### ERM 

The Empirical Risk Minimization (ERM) approach corresponds to estimating the true distribution by the empirical distribution. In this case the Risk R is simply the average of the losses at the individual training points:

$$ R(g) = \frac{1}{N} \sum_i l(g(x_i), y_i) .$$

(Diagrams like the one below are chopped out from http://web4.cs.ucl.ac.uk/staff/D.Barber/textbook/240415.pdf . Reading Chapter 13 as a survey of machine learning is especially recommended)

![ERM learning](https://dl.dropboxusercontent.com/u/75194/erm.png)

The optimal decision in the training set is obviously the value of $y$ at the training point, but we are left with undefined action $g$ outside the training set. We thus pick some parametric model $g(x;\theta)$. Now we can minimize the empirical risk with respect to $\theta$ to get $\theta_{opt}$ and use this to make predictions/actions using $g$. Because such an approach can lead to overfitting as we have seen before, we typically add a regularization term with co-efficient $\lambda$ whose value is found by validation.

Notice that in all of this any talk of density estimation has gone away, and we are just minimizine the averaged loss over the training set plus regularization, the so-called Structural Risk minimization approach of Vapnik, whose motto is (paraphrased): **Never solve a more difficult problem (density estimation) while solving a difficut one (learning)**. The function $g$ is then sometimes called a discriminant function, and we are choosing it based on *minimal risk, which is the quantity we are ultimately interested in*. 

![](http://yann.lecun.com/ex/images/allyourbayes.jpg)

But there are drawbacks. It seems crazy to assume that the empirical distribution is a good distribution, especially for small data. A more reasonable assumption for the distribution could take into account likely x,y that could arise. If the loss changes, as it might over time, say in a financial application, then we would need to retrain $g$. There is no way to associate a confidence in this framework, as it wont give you probabilities. 

### Bayes

![Bayesian learning](images/bayesrisk.png)

The alternative is to first do density estimation. We estimate $p(x,y)$ (or $p(x,c)$) from the training data. (Note that this can be thought of as ERM on risk $-log(p)$). (In the "Learning Models" lab we said that another way to think about a noisy $y$ is to imagine that our data $\dat$ was generated from  a joint probability distribution $p(x,y)$ rather than some well given function$y=f(x)$. That is, given the x, there is a distribution of possible observed y values, instead of a single y value)

The joint distribution can be constructed in two ways: generative or discriminative. The **discriminative** or **non-generative** approach gives us:

$$p(x,c) = p(c|x)p(x)$$

whereas the **generative approach** gives us

$$p(x,c) = p(x|c) p(c)$$

and then bayes theorem can be used to obtain p(c|x).

The generative approach corresponds to picking one of the classes with probability p(c) and then getting the density of the features for that class. The discriminative approach models the domain boundary instead. While the data may be distributed in a complex way, the boundary may be easier to model. On the other hand prior information for assymetric situations, conditional independence and other such strategies can only be done in generative models.

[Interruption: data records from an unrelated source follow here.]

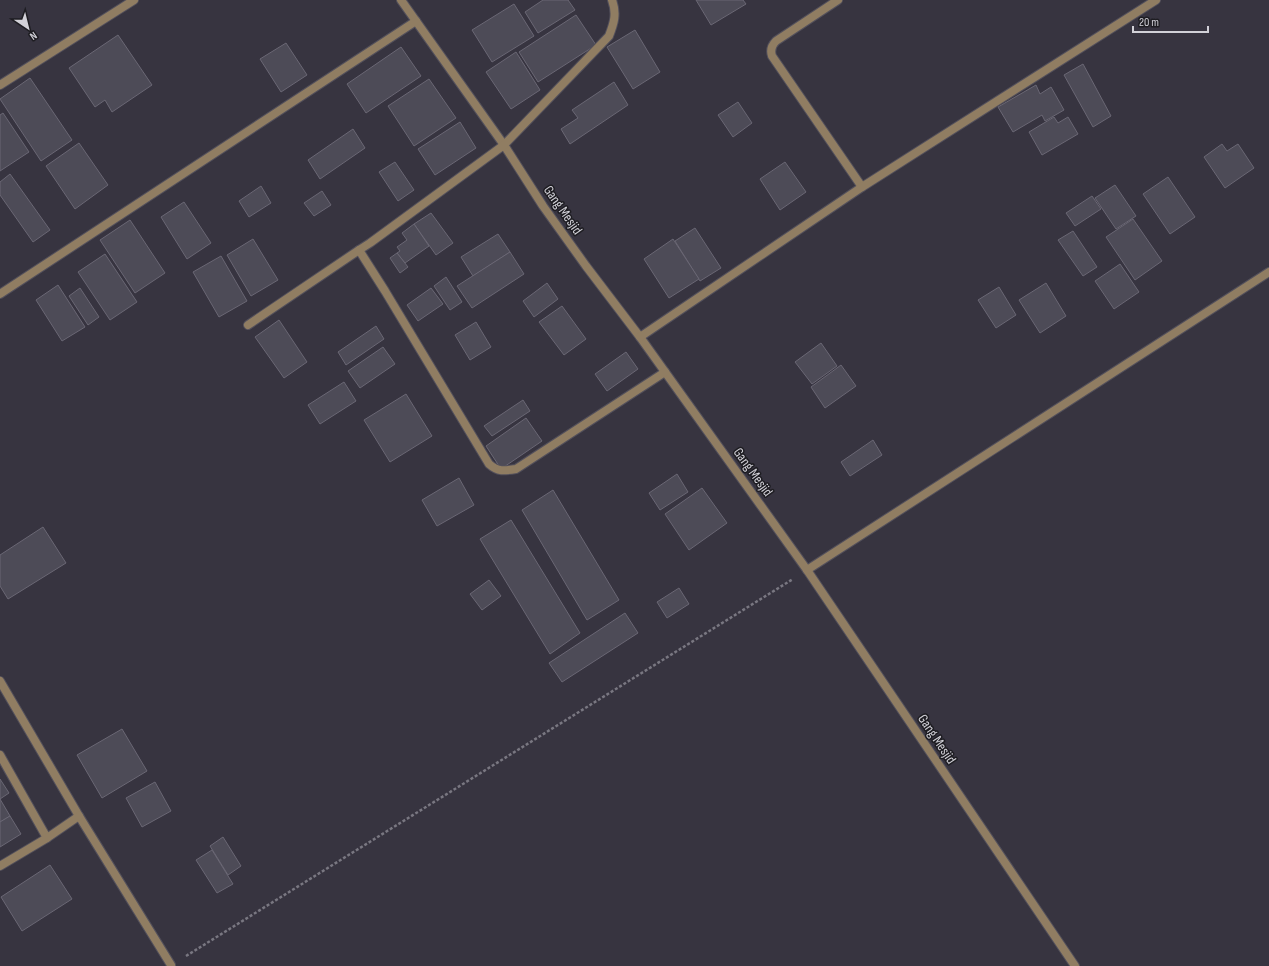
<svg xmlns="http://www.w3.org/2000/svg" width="1269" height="966" font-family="'Sofia Sans Condensed',sans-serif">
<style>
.building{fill:#4d4b57;stroke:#6a6774}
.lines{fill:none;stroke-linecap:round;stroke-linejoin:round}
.street-casing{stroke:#53505b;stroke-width:10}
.path{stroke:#797781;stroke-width:2.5;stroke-dasharray:3 2;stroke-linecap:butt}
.street{stroke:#907d62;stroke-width:8}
.labels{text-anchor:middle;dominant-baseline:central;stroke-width:3;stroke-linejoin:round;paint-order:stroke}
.street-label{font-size:14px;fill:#d2d1d8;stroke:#1e1d22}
</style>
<rect width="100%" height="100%" fill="#373440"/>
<g class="building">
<polygon points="543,0 568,0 575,10 538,33 525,12"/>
<polygon points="696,0 743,0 746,4 711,25"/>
<polygon points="514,4 534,36 492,62 472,30"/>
<polygon points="576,15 596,45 538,82 519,52"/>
<polygon points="635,30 660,72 633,89 607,47"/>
<polygon points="118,35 152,85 112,112 105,100 95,107 69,68"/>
<polygon points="286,43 307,75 281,92 260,59"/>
<polygon points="401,47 421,76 366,113 347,84"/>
<polygon points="516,52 540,90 511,109 486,72"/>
<polygon points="1083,64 1111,116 1093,127 1064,75"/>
<polygon points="30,78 72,140 41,161 0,99"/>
<polygon points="429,79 456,118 414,146 388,106"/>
<polygon points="614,82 628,105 570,144 561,129 578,118 572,110"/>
<polygon points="1036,85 1040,94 1051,87 1064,110 1045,121 1042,115 1013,132 998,107"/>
<polygon points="738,102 752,123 733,137 718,115"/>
<polygon points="3,113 29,152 0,171 0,115"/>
<polygon points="1054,117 1058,123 1068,117 1078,134 1042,155 1029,132"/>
<polygon points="460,122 476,148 435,175 418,149"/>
<polygon points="353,129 365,148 320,179 308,160"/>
<polygon points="79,143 108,185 75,209 46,166"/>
<polygon points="1222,144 1227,151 1238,144 1254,168 1225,188 1204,157"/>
<polygon points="395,162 414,190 398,201 379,172"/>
<polygon points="785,162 806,192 780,210 760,179"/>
<polygon points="10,174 50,230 33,242 0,195 0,182"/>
<polygon points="1168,177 1195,217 1170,234 1143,194"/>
<polygon points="1115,185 1136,216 1116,229 1095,198"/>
<polygon points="261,186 271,203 249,217 239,201"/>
<polygon points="322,191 331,205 314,216 304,203"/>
<polygon points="1092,196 1101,209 1075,226 1066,213"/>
<polygon points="184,202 211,243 187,259 161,217"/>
<polygon points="431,213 453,243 436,255 414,224"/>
<polygon points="1133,219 1162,261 1135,280 1106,237"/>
<polygon points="130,220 165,273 135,293 100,240"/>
<polygon points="414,224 429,246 405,263 397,253 400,251 397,247 407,240 402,233"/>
<polygon points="695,228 721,268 700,281 675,241"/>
<polygon points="1073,231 1097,267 1083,276 1058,240"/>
<polygon points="498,234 510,252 473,276 461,257"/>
<polygon points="253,239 278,280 251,296 227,255"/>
<polygon points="673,239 699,279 669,298 644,259"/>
<polygon points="510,252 524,274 472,308 457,286"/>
<polygon points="397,253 408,267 400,273 390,258"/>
<polygon points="105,254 137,302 110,320 78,272"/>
<polygon points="221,256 247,301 219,317 193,272"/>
<polygon points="1120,264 1139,292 1114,309 1095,281"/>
<polygon points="446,277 462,302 450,310 434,286"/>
<polygon points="547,283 558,299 534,317 523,301"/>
<polygon points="1046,283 1066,316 1040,333 1019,300"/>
<polygon points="58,285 85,327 62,341 36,300"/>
<polygon points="999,287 1016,315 996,328 978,300"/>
<polygon points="80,288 99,317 88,325 69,296"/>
<polygon points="431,288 443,304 418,321 407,305"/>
<polygon points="562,306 586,339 564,355 539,322"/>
<polygon points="279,320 307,362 284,378 255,337"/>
<polygon points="476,322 491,347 470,360 455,335"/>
<polygon points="376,326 384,339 346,365 338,352"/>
<polygon points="821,343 837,366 812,384 795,362"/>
<polygon points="383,347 395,364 360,388 348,371"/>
<polygon points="626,352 638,369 607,391 595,374"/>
<polygon points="841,365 856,386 825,408 811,387"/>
<polygon points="344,382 356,401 320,424 308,405"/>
<polygon points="406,394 432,436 390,462 364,420"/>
<polygon points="523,400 530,411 492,436 484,426"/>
<polygon points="526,418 542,441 501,469 486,446"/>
<polygon points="873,440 882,455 850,476 841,462"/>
<polygon points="677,474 688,492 660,510 649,493"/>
<polygon points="459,478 474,505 437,526 422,500"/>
<polygon points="702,488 727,523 689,550 665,514"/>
<polygon points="553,490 619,600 587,620 522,510"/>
<polygon points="511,520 580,633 550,654 480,539"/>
<polygon points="43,527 66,563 8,599 0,586 0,555"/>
<polygon points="489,580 501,596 482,610 470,594"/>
<polygon points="679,588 689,604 667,618 657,602"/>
<polygon points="625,613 638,633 562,682 549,663"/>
<polygon points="122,729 147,771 102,798 77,755"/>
<polygon points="0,779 9,793 0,799"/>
<polygon points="155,782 171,811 142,827 126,798"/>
<polygon points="0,799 10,816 0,822"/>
<polygon points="10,816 21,834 0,847 0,822"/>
<polygon points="223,837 241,866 228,875 210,846"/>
<polygon points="212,850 233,884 217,893 196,860"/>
<polygon points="50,865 72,899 22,931 1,897"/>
</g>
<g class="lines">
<g class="street-casing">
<g id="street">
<polyline points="401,0 504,145 543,206 586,266 640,337 807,570 1075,966"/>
<path d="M612 0C617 14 614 23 609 36L504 145 370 243 359 250 385 291 489 464C498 472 504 471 516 469L665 372"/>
<path d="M838 0 776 41C772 45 770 50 772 56L862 187"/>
<polyline points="0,85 134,0"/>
<polyline points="0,294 416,21"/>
<polyline points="248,325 359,250"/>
<polyline points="640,337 862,187 1156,0"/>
<polyline points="807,570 1269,272"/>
<polyline points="0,681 79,816 171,965"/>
<polyline points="0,755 47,838"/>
<polyline points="0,866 47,838 79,816"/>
</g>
</g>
<polyline class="path" points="186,956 793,579"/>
<use href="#street" class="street"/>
</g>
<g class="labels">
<g class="street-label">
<text transform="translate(563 210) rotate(55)">Gang Mesjid</text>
<text transform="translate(753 472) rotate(54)">Gang Mesjid</text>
<text transform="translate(937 739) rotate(56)">Gang Mesjid</text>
</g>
</g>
<g transform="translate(28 28) rotate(145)" stroke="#1e1d22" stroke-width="3" paint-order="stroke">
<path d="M0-3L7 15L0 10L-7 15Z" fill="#d2d1d8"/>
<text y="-6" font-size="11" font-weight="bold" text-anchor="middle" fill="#d2d1d8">N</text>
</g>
<path d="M1133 26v6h75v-6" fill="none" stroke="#d2d1d8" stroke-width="2"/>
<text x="1139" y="26" font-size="12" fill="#d2d1d8" stroke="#1e1d22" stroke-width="3" paint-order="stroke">20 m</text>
</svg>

![Bayesian learning](images/genvsdiscrim.png)

In either case we can get the joint distribution. In the discriminative case that leads us to density estimation for $p(x)$. Often we have no use for it so we wont do it, as in logistic regression. But do remember that if we want our classifier to have good results we should be using it on test sets which reflect the proper sampling $p(x)$. And if we dont characterize it we might be better of using a generative model as it is easier to adjust for class priors.

The Bayesian decision approach is a clean one, in which first one models the **environment**, independent of the subsequent decision process. If $p(y,x|\theta)$ is the "true" model of the world, this is optimal. But if this **environment model** is poor, the action $g$ could be higly inaccurate since the environment is divorced from prediction. In practice one often includes regularization terms in the environment model to reduce the complexity of the distribution and bring it more in line with decision based hyperparameters, set by validation on an empirical loss. See the cs109 (2013) Naives bayes homework for a good example.

By the way, the ERM method is the only **frequentist** method which has a well defined risk. The reason for this is that it dosent depend on both a sample-estimate of the true $\theta$.